GOAL OF THE EXERCISE:
The response should repeat word for word every line below from the one with "middle pip: (254, 393)" to the one with "pinky tip: (154, 469)", inclusive, and nothing else; leave pictures out.

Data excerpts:
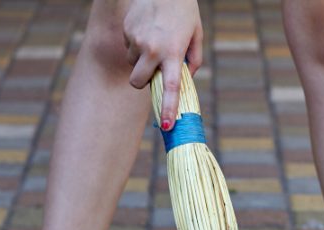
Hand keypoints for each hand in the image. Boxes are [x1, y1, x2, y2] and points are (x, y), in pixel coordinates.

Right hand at [123, 0, 202, 129]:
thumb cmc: (183, 10)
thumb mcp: (196, 33)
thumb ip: (193, 59)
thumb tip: (186, 78)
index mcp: (173, 53)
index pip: (170, 87)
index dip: (168, 108)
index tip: (167, 125)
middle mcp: (152, 49)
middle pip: (138, 82)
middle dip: (142, 83)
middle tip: (152, 73)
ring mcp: (137, 40)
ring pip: (132, 64)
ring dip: (140, 60)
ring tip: (153, 40)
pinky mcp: (127, 30)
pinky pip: (128, 47)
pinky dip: (136, 44)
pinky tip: (147, 29)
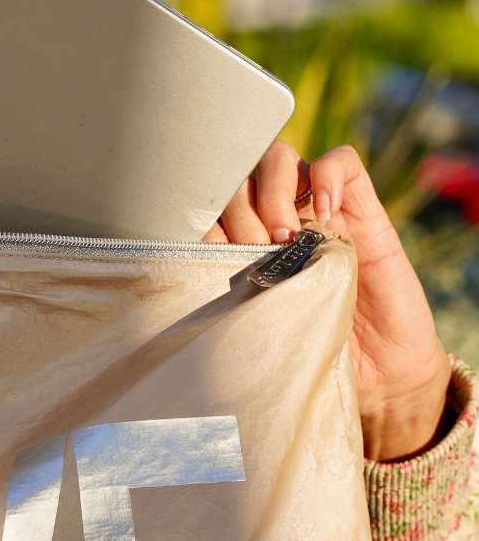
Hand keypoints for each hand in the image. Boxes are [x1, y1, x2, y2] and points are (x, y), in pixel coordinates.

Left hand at [204, 142, 452, 462]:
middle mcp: (272, 221)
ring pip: (278, 160)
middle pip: (237, 177)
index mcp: (237, 246)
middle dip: (237, 212)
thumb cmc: (301, 356)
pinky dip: (327, 176)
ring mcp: (314, 211)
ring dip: (272, 193)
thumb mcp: (247, 326)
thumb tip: (164, 288)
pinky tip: (324, 211)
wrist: (375, 380)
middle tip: (254, 254)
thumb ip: (216, 296)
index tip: (206, 254)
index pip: (206, 204)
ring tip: (284, 237)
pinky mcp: (361, 211)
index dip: (201, 218)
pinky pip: (341, 163)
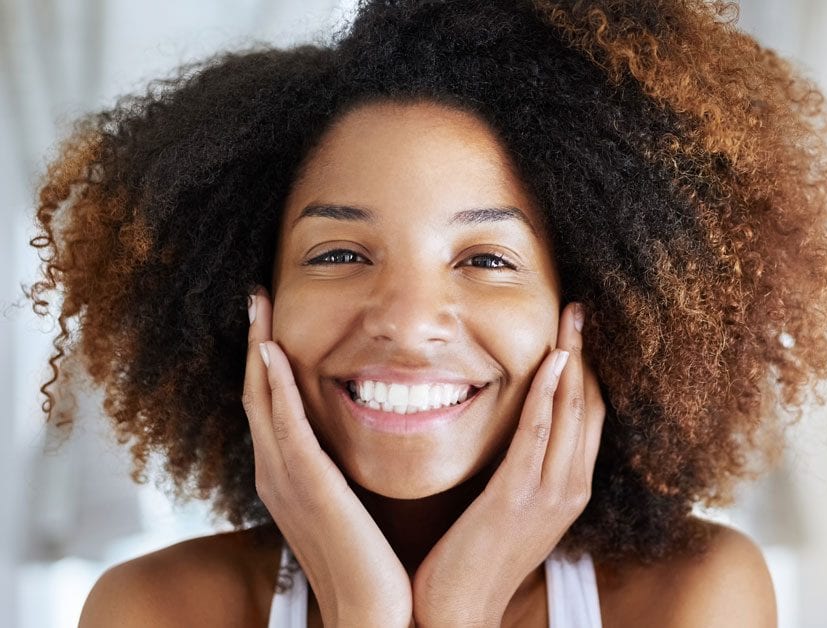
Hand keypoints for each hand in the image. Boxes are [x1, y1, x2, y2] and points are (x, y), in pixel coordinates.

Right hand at [243, 287, 412, 627]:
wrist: (373, 612)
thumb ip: (344, 472)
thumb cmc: (371, 564)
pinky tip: (272, 353)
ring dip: (257, 349)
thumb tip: (358, 442)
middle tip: (255, 296)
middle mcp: (277, 473)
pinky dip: (274, 388)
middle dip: (253, 342)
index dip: (264, 359)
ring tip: (258, 306)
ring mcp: (286, 479)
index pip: (269, 404)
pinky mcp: (307, 485)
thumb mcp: (351, 505)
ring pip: (261, 400)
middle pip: (254, 393)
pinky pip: (285, 427)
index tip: (270, 318)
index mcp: (288, 477)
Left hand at [411, 302, 605, 626]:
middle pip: (591, 406)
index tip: (579, 332)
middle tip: (580, 310)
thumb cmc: (476, 561)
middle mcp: (571, 488)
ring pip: (573, 412)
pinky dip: (549, 393)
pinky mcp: (517, 497)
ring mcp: (550, 493)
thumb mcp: (513, 511)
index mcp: (572, 490)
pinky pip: (540, 433)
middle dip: (588, 354)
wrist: (460, 611)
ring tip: (571, 318)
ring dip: (573, 359)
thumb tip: (516, 435)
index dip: (589, 370)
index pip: (592, 417)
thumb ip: (524, 472)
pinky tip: (551, 360)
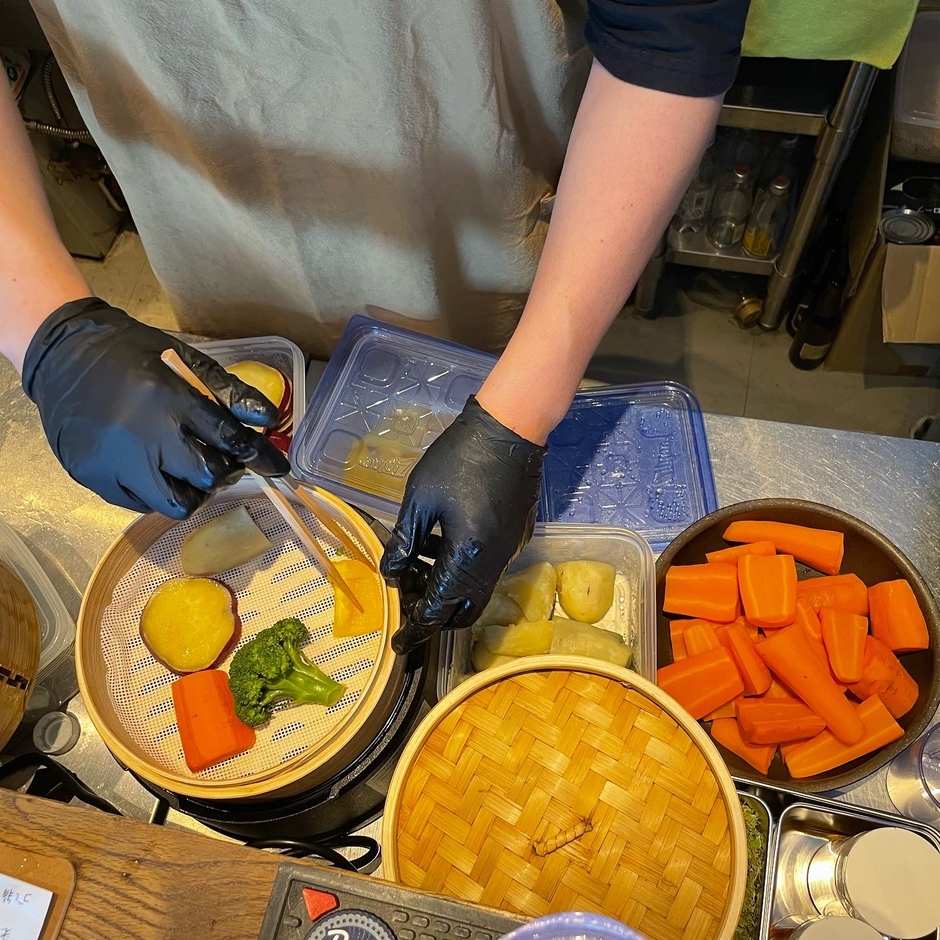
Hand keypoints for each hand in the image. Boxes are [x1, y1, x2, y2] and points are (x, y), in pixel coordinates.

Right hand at [22, 297, 289, 516]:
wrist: (63, 354)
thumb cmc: (133, 354)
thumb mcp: (184, 360)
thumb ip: (227, 392)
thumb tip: (267, 420)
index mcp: (169, 400)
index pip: (229, 439)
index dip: (259, 456)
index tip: (278, 467)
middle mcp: (142, 437)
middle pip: (206, 477)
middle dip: (221, 470)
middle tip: (218, 457)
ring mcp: (114, 463)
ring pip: (174, 503)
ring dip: (192, 491)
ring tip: (187, 469)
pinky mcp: (93, 478)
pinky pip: (140, 504)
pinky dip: (157, 492)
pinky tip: (154, 469)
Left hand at [380, 396, 545, 653]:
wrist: (510, 429)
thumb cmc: (459, 458)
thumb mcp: (419, 498)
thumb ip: (403, 542)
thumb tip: (392, 575)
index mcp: (468, 555)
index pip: (439, 607)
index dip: (417, 627)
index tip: (400, 644)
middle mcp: (494, 562)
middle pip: (464, 609)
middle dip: (435, 612)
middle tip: (408, 593)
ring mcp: (510, 550)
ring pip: (477, 590)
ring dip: (447, 587)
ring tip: (418, 557)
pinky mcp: (517, 537)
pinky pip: (488, 568)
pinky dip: (463, 568)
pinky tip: (443, 539)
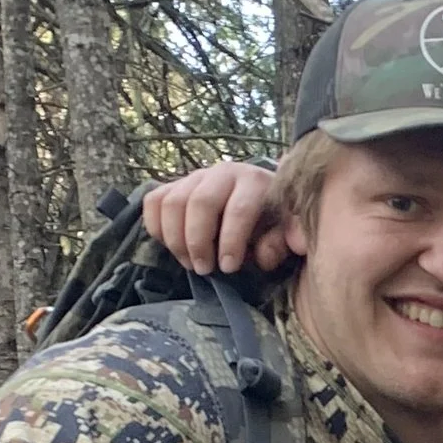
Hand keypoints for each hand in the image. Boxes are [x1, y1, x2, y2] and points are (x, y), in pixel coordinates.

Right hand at [139, 160, 299, 278]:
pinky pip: (153, 201)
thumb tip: (289, 246)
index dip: (231, 241)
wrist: (256, 198)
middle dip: (198, 241)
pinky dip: (156, 227)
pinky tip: (173, 246)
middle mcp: (222, 173)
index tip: (229, 268)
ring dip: (176, 239)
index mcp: (254, 181)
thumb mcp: (287, 229)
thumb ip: (288, 237)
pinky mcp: (174, 185)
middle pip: (199, 202)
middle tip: (204, 269)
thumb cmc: (272, 220)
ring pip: (171, 202)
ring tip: (191, 263)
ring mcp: (195, 177)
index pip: (238, 209)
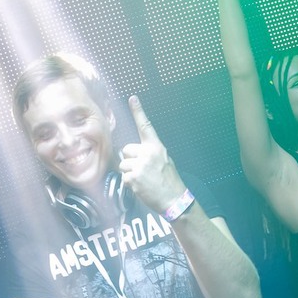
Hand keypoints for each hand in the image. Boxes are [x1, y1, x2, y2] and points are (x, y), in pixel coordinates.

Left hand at [119, 96, 186, 213]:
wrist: (174, 199)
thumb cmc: (169, 180)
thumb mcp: (164, 161)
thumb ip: (150, 153)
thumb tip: (134, 153)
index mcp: (156, 147)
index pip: (145, 126)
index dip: (138, 111)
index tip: (132, 98)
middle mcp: (147, 153)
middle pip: (126, 150)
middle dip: (130, 159)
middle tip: (142, 170)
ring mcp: (139, 165)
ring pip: (123, 164)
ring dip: (129, 172)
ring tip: (142, 179)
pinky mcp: (133, 178)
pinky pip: (124, 177)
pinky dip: (129, 183)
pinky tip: (140, 187)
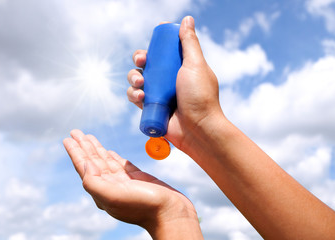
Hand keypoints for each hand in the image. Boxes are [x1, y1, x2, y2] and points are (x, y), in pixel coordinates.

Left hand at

FINISHED EXERCISE:
middle pip: (254, 393)
pinky pip: (285, 427)
index tip: (270, 318)
index mcp: (288, 477)
Left hand at [411, 302, 605, 626]:
middle pip: (591, 406)
index tip: (579, 332)
middle tip: (580, 310)
thumb cmc: (476, 561)
middle mcp: (571, 488)
ring pip: (573, 412)
pinky dip: (549, 393)
pinky mcp: (517, 497)
ring mcp: (550, 493)
thumb mcp: (513, 511)
index mcp: (572, 490)
pinky pip: (540, 433)
middle dip: (588, 354)
wrist: (460, 611)
ring tip: (571, 318)
ring dip: (573, 359)
thumb tip: (516, 435)
index dip: (589, 370)
index pip: (592, 417)
thumb ip: (524, 472)
pinky tip: (551, 360)
Hand keypoints for each hand in the image. Boxes are [x1, y1, x2, y2] and points are (x, y), in pixel coordinates.

Right hand at [22, 297, 289, 516]:
wrist: (63, 354)
thumb cmc: (133, 354)
thumb mcp: (184, 360)
thumb ip: (227, 392)
thumb tip: (267, 420)
index mcp: (169, 400)
index pip: (229, 439)
index dip: (259, 456)
index tip: (278, 467)
middle mcp: (142, 437)
middle pip: (206, 477)
middle dip: (221, 470)
middle tip: (218, 457)
ring mcp: (114, 463)
ring pip: (174, 503)
ring dip: (192, 491)
ring tip: (187, 469)
pinky mcp: (93, 478)
pinky pip: (140, 504)
pinky dip: (157, 492)
pinky tip: (154, 469)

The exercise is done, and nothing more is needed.